When it comes to rallying our allies to help confront threats on the global stage, the list of vacancies is daunting with ambassadors missing in action from Australia to Canada to France to Germany to the United Kingdom, not to mention to the European Union and NATO. As we seek to compete with China — and tackle challenges and opportunities in the Asia-Pacific — we’re also missing our top players in India and Bangladesh, Japan and South Korea, and in the broader region, including the Philippines, Singapore, Sri Lanka, Thailand and Vietnam.

As China races ahead with its Belt and Road Initiative to spread its influence, the United States is also missing two-thirds of our global development leadership team: The Senate hasn’t confirmed a new head of the Millennium Challenge Corporation or the Development Finance Corporation. At America’s lead development agency, USAID, multiple senior officials are still awaiting a Senate vote, even after receiving the Foreign Relations Committee’s bipartisan backing. With COVID-19 still raging around the world, it should be a no-brainer to expeditiously confirm the newly nominated pandemic expert as the U.S. global HIV/AIDS coordinator.

In our own hemisphere it is essential we redouble our engagement both economically and on tackling the root causes driving instability and migration. To this day we still lack permanent U.S. ambassadors to El Salvador and Honduras — as well as Argentina and Brazil. Meanwhile, as the Middle East grapples with a civil war in Yemen and rising tensions with Iran, it is not in anyone’s interests not to have the United States represented by Senate-confirmed diplomats as soon as possible. But today, there is no U.S. ambassador in Israel, Saudi Arabia, or the United Arab Emirates. 

I am certainly grateful for the seasoned career professionals who are working day and night to fill these gaps temporarily, but they need the reinforcement that can only come from getting the full team on the field with the authority that comes from Senate confirmation.

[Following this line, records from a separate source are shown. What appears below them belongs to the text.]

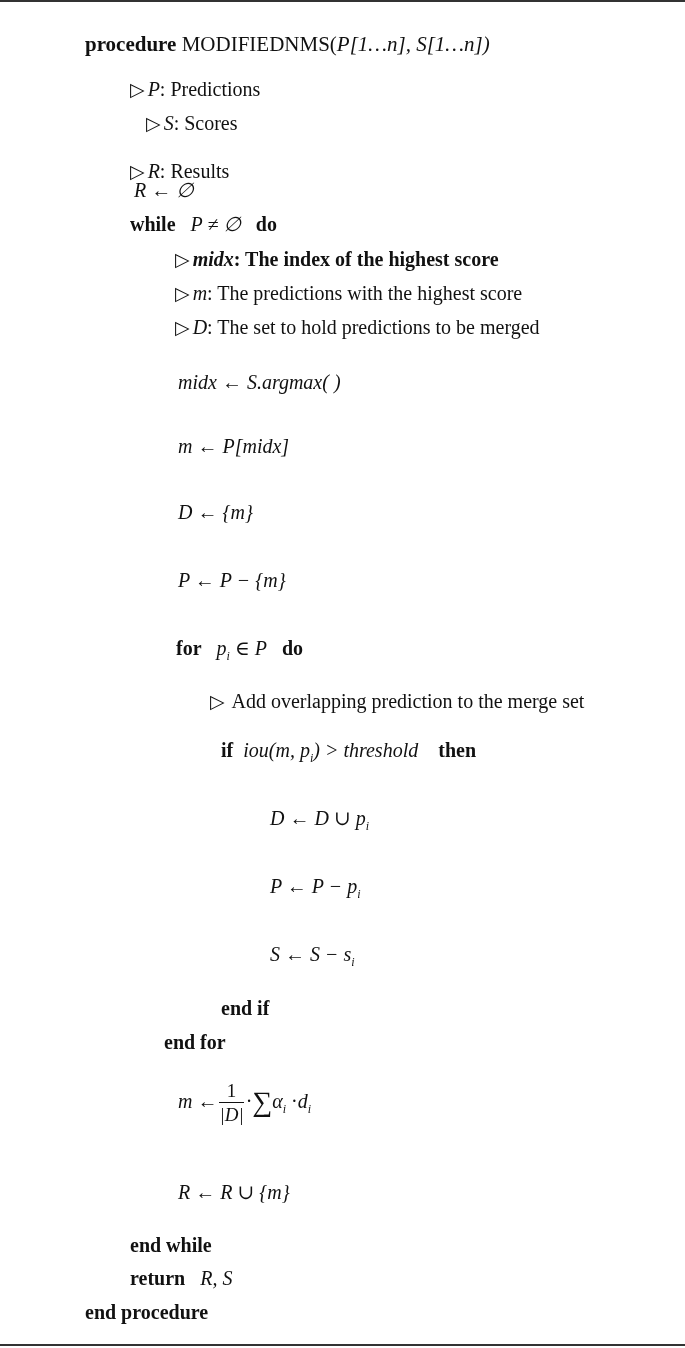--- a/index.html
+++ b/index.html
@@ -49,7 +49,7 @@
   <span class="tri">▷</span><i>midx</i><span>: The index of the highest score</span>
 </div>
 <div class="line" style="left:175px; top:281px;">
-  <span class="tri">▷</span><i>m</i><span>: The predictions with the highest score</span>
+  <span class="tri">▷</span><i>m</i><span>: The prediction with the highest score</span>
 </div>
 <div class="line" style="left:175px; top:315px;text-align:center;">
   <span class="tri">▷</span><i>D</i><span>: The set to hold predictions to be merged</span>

The Senate rightfully takes seriously its constitutional role as a coequal branch of government in providing its advice and consent on presidential nominees, but that invaluable role works best when it works as intended — efficiently. And while the Hill may not like every pick, it too gets to — and should — vet nominees. But eventually, all deserve a timely up or down vote. 

America’s adversaries are not standing by and waiting for us to nominate and confirm America’s team around the globe. They are already moving onto the playing field and, in some cases, in ways that may not be in our interest. It’s time to stop waiting at home — and use bipartisan diplomacy to put Team USA back in the game.

Liz Schrayer is president and CEO of the U.S. Global Leadership Coalition.